----- Supplied data -----
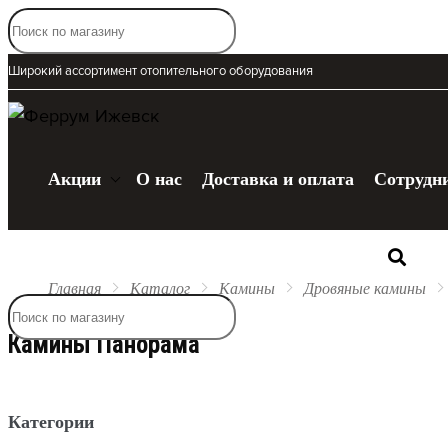
Широкий ассортимент отопительного оборудования
Акции
О нас
Доставка и оплата
Сотрудн
Каталог
Главная
Каталог
Камины
Дровяные камины
Камины Панорама
Категории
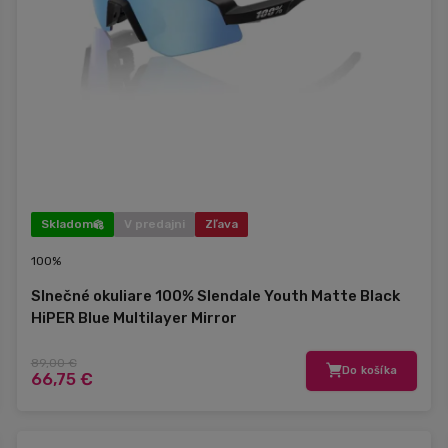
Skladom
V predajni
Zľava
100%
Slnečné okuliare 100% Slendale Youth Matte Black
HiPER Blue Multilayer Mirror
89,00 €
Do košíka
66,75 €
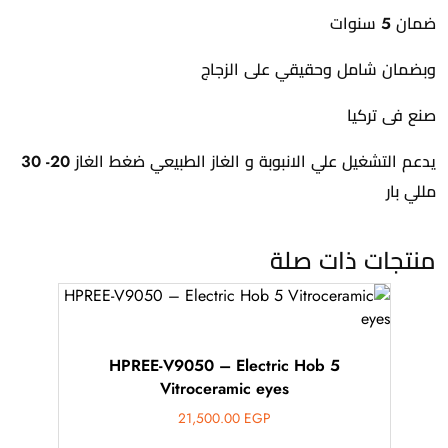
ضمان 5 سنوات
وبضمان شامل وحقيقي على الزجاج
صنع فى تركيا
يدعم التشغيل علي الانبوبة و الغاز الطبيعي ضغط الغاز 20- 30
مللي بار
منتجات ذات صلة
HPREE-V9050 – Electric Hob 5
Vitroceramic eyes
21,500.00
EGP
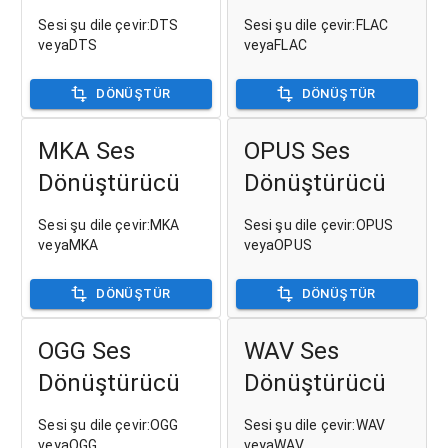
Sesi şu dile çevir:DTS
Sesi şu dile çevir:FLAC
veyaDTS
veyaFLAC
DÖNÜŞTÜR
DÖNÜŞTÜR
MKA Ses
OPUS Ses
Dönüştürücü
Dönüştürücü
Sesi şu dile çevir:MKA
Sesi şu dile çevir:OPUS
veyaMKA
veyaOPUS
DÖNÜŞTÜR
DÖNÜŞTÜR
OGG Ses
WAV Ses
Dönüştürücü
Dönüştürücü
Sesi şu dile çevir:OGG
Sesi şu dile çevir:WAV
veyaOGG
veyaWAV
-----
Using the data above, print every line exactly, omitting pictures.

Task solution:
Широкий ассортимент отопительного оборудования
Акции
О нас
Доставка и оплата
Сотрудн
Каталог
Главная
Каталог
Камины
Дровяные камины
Камины Панорама
Категории
Skladom
V predajni
Zľava
100%
Slnečné okuliare 100% Slendale Youth Matte Black
HiPER Blue Multilayer Mirror
89,00 €
Do košíka
66,75 €
ضمان 5 سنوات
وبضمان شامل وحقيقي على الزجاج
صنع فى تركيا
يدعم التشغيل علي الانبوبة و الغاز الطبيعي ضغط الغاز 20- 30
مللي بار
منتجات ذات صلة
HPREE-V9050 – Electric Hob 5
Vitroceramic eyes
21,500.00
EGP
Sesi şu dile çevir:DTS
Sesi şu dile çevir:FLAC
veyaDTS
veyaFLAC
DÖNÜŞTÜR
DÖNÜŞTÜR
MKA Ses
OPUS Ses
Dönüştürücü
Dönüştürücü
Sesi şu dile çevir:MKA
Sesi şu dile çevir:OPUS
veyaMKA
veyaOPUS
DÖNÜŞTÜR
DÖNÜŞTÜR
OGG Ses
WAV Ses
Dönüştürücü
Dönüştürücü
Sesi şu dile çevir:OGG
Sesi şu dile çevir:WAV
veyaOGG
veyaWAV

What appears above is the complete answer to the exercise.